Last season was the first time in history that the NASCAR Xfinity Series raced on the Daytona Road Course and Cindric made history by winning the event from the pole by a massive 7.108-seconds over second place Brandon Jones. Cindric led 21 of 52 laps in a race that saw seven lead changes and seven cautions for eight laps.

Of Cindric’s nine total wins in the Xfinity Series, four of them were at road courses. He will try to make that five this weekend.


LaJoie Feels Spire On Right Track, Needs To Be Taken Seriously

Corey LaJoie has been a huge advocate this past offseason that Spire was building this organization right and that he wanted to be a part of it. He is their lone full time driver and paid that statement back with not only a top 10 for himself in the season opening Daytona 500, but he saw his teammate Jamie McMurray do the same for a dual top 10 night for the team. 

“It’s a good start for us,” LaJoie said on Thursday. “It wa sa busy week with a bunch of stuff going on down there at Daytona.

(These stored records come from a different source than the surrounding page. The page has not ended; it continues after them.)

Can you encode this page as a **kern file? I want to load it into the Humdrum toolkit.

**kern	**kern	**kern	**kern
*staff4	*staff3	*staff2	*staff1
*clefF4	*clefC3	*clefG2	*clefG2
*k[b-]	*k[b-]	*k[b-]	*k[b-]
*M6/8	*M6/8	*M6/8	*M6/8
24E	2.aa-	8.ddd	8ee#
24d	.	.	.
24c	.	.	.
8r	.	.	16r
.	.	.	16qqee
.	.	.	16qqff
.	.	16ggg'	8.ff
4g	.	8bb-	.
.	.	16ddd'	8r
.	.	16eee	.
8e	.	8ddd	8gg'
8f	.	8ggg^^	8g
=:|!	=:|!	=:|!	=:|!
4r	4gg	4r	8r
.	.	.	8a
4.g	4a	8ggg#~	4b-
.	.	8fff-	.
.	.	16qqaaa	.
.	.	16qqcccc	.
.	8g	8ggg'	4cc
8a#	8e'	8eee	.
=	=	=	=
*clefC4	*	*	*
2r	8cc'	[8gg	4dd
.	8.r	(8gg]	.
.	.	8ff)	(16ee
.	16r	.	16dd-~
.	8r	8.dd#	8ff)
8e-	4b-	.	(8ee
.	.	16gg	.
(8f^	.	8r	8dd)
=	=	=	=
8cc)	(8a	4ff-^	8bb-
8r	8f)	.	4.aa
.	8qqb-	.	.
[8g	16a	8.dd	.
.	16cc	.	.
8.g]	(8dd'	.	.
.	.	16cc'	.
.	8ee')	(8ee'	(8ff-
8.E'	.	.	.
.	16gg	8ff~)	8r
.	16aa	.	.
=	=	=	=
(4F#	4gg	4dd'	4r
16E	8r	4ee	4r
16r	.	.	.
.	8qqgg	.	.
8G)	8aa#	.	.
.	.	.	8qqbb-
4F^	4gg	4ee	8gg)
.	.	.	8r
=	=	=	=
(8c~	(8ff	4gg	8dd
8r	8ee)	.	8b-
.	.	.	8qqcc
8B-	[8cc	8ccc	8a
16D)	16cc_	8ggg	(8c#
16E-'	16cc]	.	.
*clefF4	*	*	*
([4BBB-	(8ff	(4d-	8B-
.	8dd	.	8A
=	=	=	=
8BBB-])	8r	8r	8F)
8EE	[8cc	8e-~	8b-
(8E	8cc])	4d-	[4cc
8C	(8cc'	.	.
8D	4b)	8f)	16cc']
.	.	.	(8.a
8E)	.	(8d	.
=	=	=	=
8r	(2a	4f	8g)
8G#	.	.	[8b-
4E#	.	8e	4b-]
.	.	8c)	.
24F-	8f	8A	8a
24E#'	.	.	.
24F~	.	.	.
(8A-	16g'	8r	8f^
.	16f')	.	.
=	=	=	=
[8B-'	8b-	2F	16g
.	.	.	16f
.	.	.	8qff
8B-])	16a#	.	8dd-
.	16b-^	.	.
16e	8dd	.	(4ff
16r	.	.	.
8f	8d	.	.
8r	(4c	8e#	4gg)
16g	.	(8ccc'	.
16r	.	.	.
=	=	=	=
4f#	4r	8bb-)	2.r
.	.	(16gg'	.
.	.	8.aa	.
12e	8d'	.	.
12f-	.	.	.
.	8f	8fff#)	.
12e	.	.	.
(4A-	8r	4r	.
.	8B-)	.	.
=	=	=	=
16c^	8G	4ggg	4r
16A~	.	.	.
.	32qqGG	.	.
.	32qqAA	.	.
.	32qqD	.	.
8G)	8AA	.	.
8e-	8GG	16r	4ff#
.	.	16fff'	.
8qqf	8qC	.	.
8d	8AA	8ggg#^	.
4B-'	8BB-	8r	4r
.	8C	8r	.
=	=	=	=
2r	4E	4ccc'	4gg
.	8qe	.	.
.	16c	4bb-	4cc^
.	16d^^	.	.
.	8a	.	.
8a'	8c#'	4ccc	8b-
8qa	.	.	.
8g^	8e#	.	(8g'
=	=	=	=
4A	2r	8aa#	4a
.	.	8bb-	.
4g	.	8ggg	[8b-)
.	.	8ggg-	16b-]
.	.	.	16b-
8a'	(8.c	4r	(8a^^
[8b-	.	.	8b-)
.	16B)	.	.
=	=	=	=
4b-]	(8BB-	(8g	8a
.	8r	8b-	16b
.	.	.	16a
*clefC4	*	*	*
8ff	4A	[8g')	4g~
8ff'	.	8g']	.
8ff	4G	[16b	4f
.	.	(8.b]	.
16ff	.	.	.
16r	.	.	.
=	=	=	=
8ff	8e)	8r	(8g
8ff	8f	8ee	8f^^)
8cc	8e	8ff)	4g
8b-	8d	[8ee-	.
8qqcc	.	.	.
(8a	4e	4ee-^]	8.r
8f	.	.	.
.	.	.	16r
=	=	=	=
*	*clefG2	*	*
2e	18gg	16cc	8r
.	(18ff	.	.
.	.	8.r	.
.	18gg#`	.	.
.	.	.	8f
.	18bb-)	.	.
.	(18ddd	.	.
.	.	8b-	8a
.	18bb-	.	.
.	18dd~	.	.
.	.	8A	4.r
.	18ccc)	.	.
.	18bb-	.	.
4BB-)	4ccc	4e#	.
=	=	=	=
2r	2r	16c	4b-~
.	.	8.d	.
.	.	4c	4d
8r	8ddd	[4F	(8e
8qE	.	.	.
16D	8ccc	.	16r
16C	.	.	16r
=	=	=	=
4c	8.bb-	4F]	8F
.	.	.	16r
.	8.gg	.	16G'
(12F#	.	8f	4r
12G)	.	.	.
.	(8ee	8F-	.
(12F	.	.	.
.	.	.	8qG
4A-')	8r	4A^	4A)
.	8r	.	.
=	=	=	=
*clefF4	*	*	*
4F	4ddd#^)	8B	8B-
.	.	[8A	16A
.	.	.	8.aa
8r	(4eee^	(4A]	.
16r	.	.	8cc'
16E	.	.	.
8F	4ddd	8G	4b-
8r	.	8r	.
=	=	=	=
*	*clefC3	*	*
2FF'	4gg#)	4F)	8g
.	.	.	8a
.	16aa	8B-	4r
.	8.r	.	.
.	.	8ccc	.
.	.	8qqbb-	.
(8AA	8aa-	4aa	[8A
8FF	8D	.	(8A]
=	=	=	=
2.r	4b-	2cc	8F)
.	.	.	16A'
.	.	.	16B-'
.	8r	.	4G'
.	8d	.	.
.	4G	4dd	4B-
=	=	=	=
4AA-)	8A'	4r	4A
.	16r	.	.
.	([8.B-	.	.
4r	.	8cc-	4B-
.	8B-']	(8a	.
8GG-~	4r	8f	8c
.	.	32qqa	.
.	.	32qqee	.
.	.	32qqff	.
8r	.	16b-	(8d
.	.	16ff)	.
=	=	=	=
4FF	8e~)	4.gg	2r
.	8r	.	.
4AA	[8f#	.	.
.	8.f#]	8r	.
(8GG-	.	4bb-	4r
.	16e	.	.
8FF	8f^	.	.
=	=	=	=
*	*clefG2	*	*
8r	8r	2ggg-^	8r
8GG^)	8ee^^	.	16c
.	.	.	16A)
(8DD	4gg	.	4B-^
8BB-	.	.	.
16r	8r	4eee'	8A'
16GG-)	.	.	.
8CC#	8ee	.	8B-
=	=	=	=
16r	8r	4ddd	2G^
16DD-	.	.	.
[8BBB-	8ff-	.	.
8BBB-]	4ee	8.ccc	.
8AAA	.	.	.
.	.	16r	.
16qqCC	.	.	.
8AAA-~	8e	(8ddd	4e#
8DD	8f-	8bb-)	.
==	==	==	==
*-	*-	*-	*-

Add to that a new team, new procedures with Ryan Sparks still leading our unit and to have 2 cars down there in the top 10 after it was all said and done with Spire Motorsports means a lot.

“Originally I said, ‘check back in here in six months and we’ll see if they’re taking us seriously’ but we’re 1 weekend into the year and I would say that people should start taking us seriously.”

LaJoie said that he gets Daytona is Daytona but you don’t luck into two top 10 finishes in the ‘500. He notes that financially the Daytona 500 is a big one and can help this team even further, singling out RCR and JTG as teams that they feel like they can compete with this season.

He says that Daytona certainly started them off on the right foot and thinks it builds momentum for the rest of the season. The thing is, he doesn’t necessarily expect this weekend to be the week that they can shine. He says that Phoenix and Vegas would be the part to look forward to next for them in terms of the success category. 

“We have a great starting position this weekend,” he continued. “We’re starting seventh so I’ll have at least six people in front of me to slow me down before I get to Turn 1. I’m certainly not a road course ringer. I have a little work to do on that. But, it would be good to learn from the guys in front of me and to see what we can do this weekend.”